Well, now Maroon is a Bruin. And thrown into the budding rivalry featuring two teams that seem to have a genuine distaste for one another, Maroon didn’t need anyone to tell him what to do in Game 1.

Maroon was yapping throughout the night on Monday, and he put himself in the familiar position of emasculating an entire bench full of professional hockey players. Then he got a taste of what it’s like to be a part of the goalie hug situation.

Jeremy Swayman hugs Pat Maroon

Eliot J. Schechter/NHLI via Getty Images


Maroon is a three-time Stanley Cup winner, and it’s not because he’s an elite sniper or playmaker. He’s got a rare skill set, and the Panthers got a rude introduction to it in Game 1.

After the violence of last year’s playoff series (which rolled right into most of the regular-season meetings this year between the Bruins and Panthers), the Bruins now stand a fighting chance of holding their own.
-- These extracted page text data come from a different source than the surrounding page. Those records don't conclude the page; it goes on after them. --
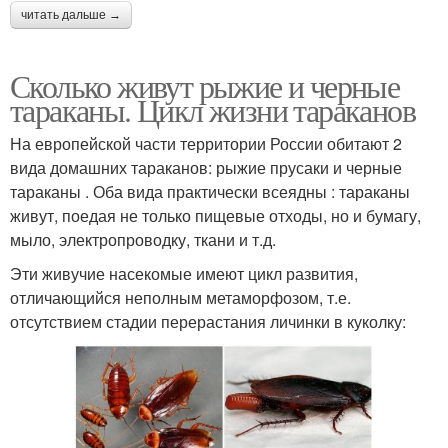
читать дальше →
Сколько живут рыжие и черные
тараканы. Цикл жизни тараканов
На европейской части территории России обитают 2
вида домашних тараканов: рыжие прусаки и черные
тараканы . Оба вида практически всеядны : тараканы
живут, поедая не только пищевые отходы, но и бумагу,
мыло, электропроводку, ткани и т.д.
Эти живучие насекомые имеют цикл развития,
отличающийся неполным метаморфозом, т.е.
отсутствием стадии перерастания личинки в куколку:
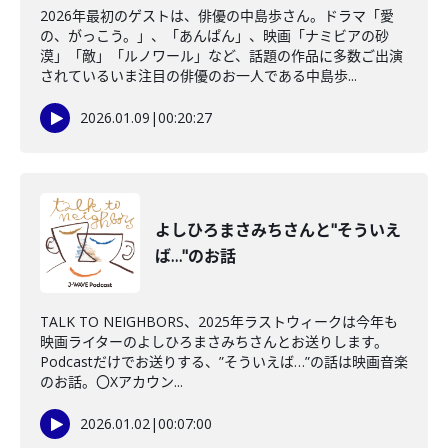
2026年最初のゲストは、俳優の中島歩さん。ドラマ「愛
の、がっこう。」、「あんぱん」、映画「ナミビアの砂
漠」「敵」「ルノワール」など、話題の作品に多数ご出演
されているいま注目の俳優のお一人である中島歩...
2026.01.09
|
00:20:27
よしひろまさみちさんと"そういえ
ば…"のお話
TALK TO NEIGHBORS、2025年ラストウィークは今年も
映画ライターのよしひろまさみちさんとお送りします。
Podcastだけでお送りする、”そういえば…”の話は映画音楽
のお話。〇Xアカウン...
2026.01.02
|
00:07:00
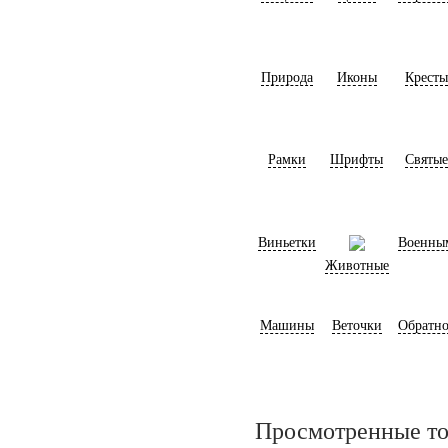
Природа
Иконы
Кресты
Рамки
Шрифты
Святые
Виньетки
Военны
Животные
Машины
Веточки
Обратно
Просмотренные т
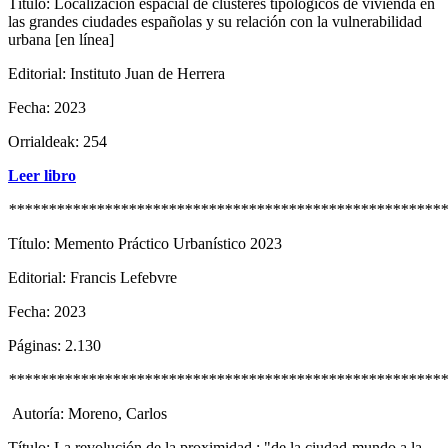
Título: Localización espacial de clústeres tipológicos de vivienda en
las grandes ciudades españolas y su relación con la vulnerabilidad
urbana [en línea]
Editorial: Instituto Juan de Herrera
Fecha: 2023
Orrialdeak: 254
Leer libro
*******************************************************
Título: Memento Práctico Urbanístico 2023
Editorial: Francis Lefebvre
Fecha: 2023
Páginas: 2.130
*******************************************************
Autoría: Moreno, Carlos
Título: La revolución de la proximidad : "de la ciudad-mundo a la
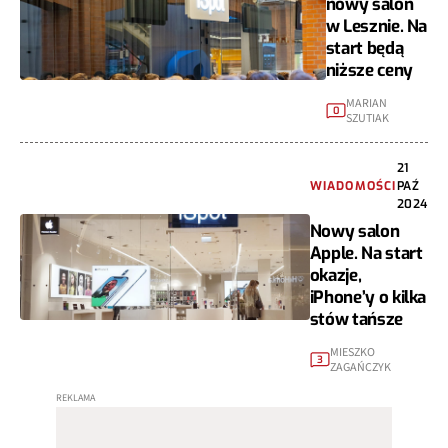
nowy salon
w Lesznie. Na
start będą
niższe ceny
MARIAN
0
SZUTIAK
21
WIADOMOŚCI
PAŹ
2024
Nowy salon
Apple. Na start
okazje,
iPhone’y o kilka
stów tańsze
MIESZKO
3
ZAGAŃCZYK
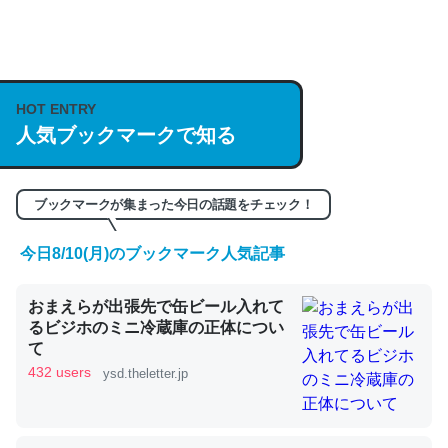
何気にChatGPTの仕組み、特に「トークン」について解
説してる記事が少ないので貴重な良記事。/続編来た
HOT ENTRY
https://isobe324649.hatenablog.com/entry/2023/03/27
人気ブックマークで知る
/064121
─GPTの仕組みと限界についての考察（１） - conceptualization
ブックマークが集まった今日の話題をチェック！
今日8/10(月)のブックマーク人気記事
これは良記事。32768トークンだと英語小説100ページ分
おまえらが出張先で缶ビール入れて
くらい。小説でいう「ずっと前の伏線」は回収されないけ
るビジホのミニ冷蔵庫の正体につい
ど、短期記憶というには多い分量。進化すればするほど分
て
かりやすく強くなりそう
432 users
ysd.theletter.jp
─GPTの仕組みと限界についての考察（１） - conceptualization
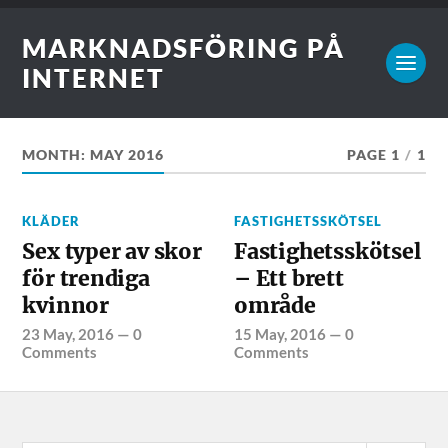
MARKNADSFÖRING PÅ
INTERNET
MONTH:
MAY 2016
PAGE 1
/
1
KLÄDER
FASTIGHETSSKÖTSEL
Sex typer av skor
Fastighetsskötsel
för trendiga
– Ett brett
kvinnor
område
23 May, 2016
—
0
15 May, 2016
—
0
Comments
Comments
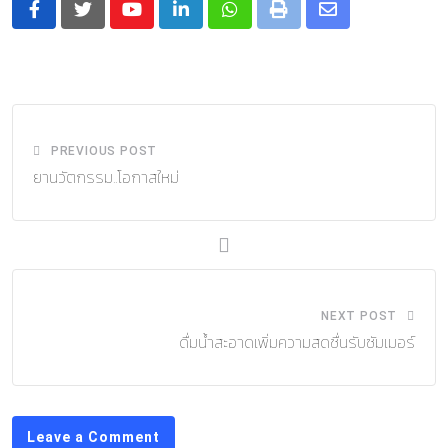
Youtube
LinkedIn
Whatsapp
Print
Share
via
Email
PREVIOUS POST
ยานวัตกรรม..โอกาสใหม่
NEXT POST
ดื่มน้ำสะอาดเพิ่มความสดชื่นรับซัมเมอร์
Leave a Comment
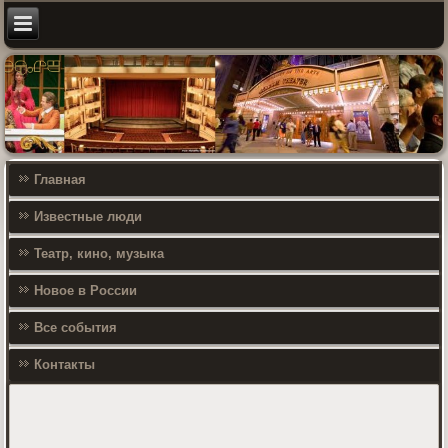
Главная
Известные люди
Театр, кино, музыка
Новое в России
Все события
Контакты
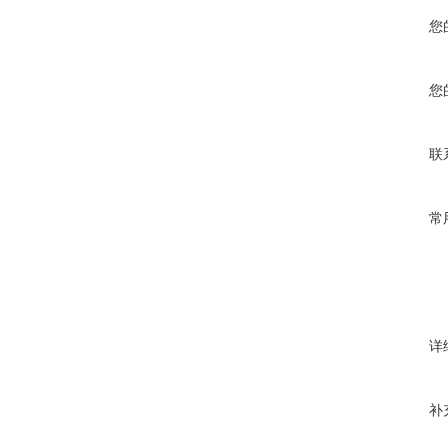
您
您
联
常
详
补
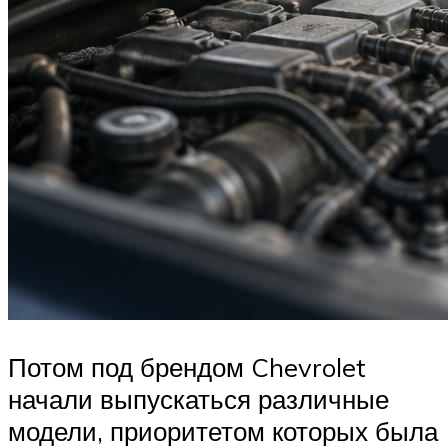
Потом под брендом Chevrolet
начали выпускаться различные
модели, приоритетом которых была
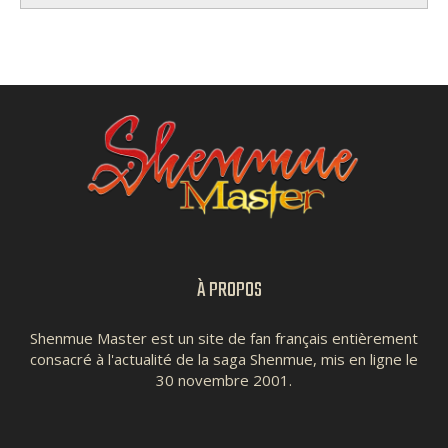
À PROPOS
Shenmue Master est un site de fan français entièrement
consacré à l'actualité de la saga Shenmue, mis en ligne le
30 novembre 2001.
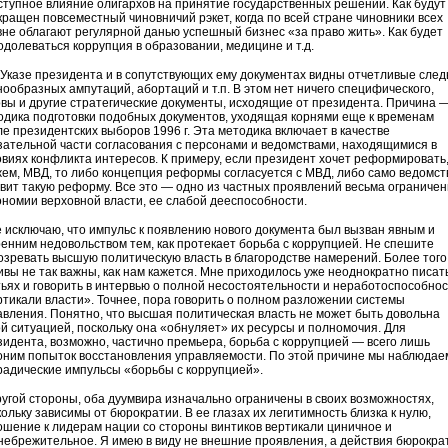
ступное влияние олигархов на принятие государственных решений. Как будут
кращен повсеместный чиновничий рэкет, когда по всей стране чиновники всех
вне облагают регулярной данью успешный бизнес «за право жить». Как будет
одолеваться коррупция в образовании, медицине и т.д.
В Указе президента и в сопутствующих ему документах видны отчетливые сле
нообразных ампутаций, абортаций и т.п. В этом нет ничего специфического,
овы и другие стратегические документы, исходящие от президента. Причина 
одика подготовки подобных документов, уходящая корнями еще к временам
ле президентских выборов 1996 г. Эта методика включает в качестве
зательной части согласования с персонами и ведомствами, находящимися в
овиях конфликта интересов. К примеру, если президент хочет реформировать
жем, МВД, то либо концепция реформы согласуется с МВД, либо само ведомст
овит такую реформу. Все это — одно из частных проявлений весьма ограниче
ономии верховной власти, ее слабой дееспособности.
е исключаю, что импульс к появлению нового документа был вызван явным и
ренним недовольством тем, как протекает борьба с коррупцией. Не спешите
озревать высшую политическую власть в благородстве намерений. Более того
ивы не так важны, как нам кажется. Мне приходилось уже неоднократно писать
тьях и говорить в интервью о полной несостоятельности и неработоспособно
ртикали власти». Точнее, пора говорить о полном разложении системы
авления. Понятно, что высшая политическая власть не может быть довольна
ой ситуацией, поскольку она «обнуляет» их ресурсы и полномочия. Для
зидента, возможно, частично премьера, борьба с коррупцией — всего лишь
оним попыток восстановления управляемости. По этой причине мы наблюдае
радические импульсы «борьбы с коррупцией».
ругой стороны, оба дуумвира изначально ограничены в своих возможностях,
ольку зависимы от бюрократии. В ее глазах их легитимность близка к нулю,
ошение к лидерам нации со стороны винтиков вертикали циничное и
небрежительное. Я имею в виду не внешние проявления, а действия бюрокра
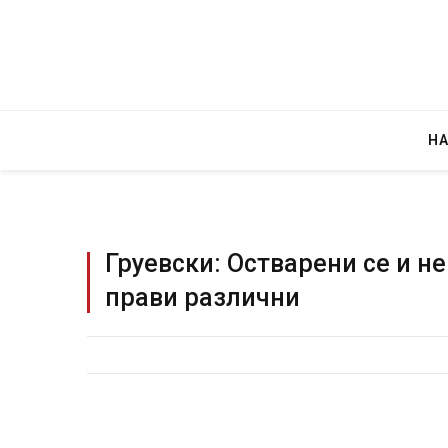
Н
Груевски: Остварени се и не
прави различни
д зграда во
И Данска се милитарилизира – воведув
етени автомобили и
11-месечна воена
AUGUST 4, 2026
–Vibes. Have you seen the vibes? The vibes are vibing.

Pastrnak scores the series winner in overtime after getting called out by his coach? Vibe boost.

Carlo flies down to Florida on a private jet the day his son is born and scores a beauty of a goal to help the team win on the road? Dad vibe boost.

A jacket hasn’t derived such joy and admiration since Richie Aprile pulled that beauty out of the trunk of his Cadillac and gifted it to Tony Soprano.

Of course — of course of course of course — the Bruins are merely 31 percent of the way to reaching their goal of 16 wins this postseason. Each win gets more difficult as the postseason wears on. And those vibes are often only as strong as the next night’s performance.

Everybody understands that, and nobody is carving out time in June for the Bruins to be playing in the Cup Final.

It’s just remarkable how drastically the entire outlook can change so quickly, going from one inch away from disaster to riding high on genuine confidence. That’s probably why for so many people, this time of year can be devastatingly agonizing yet so fun.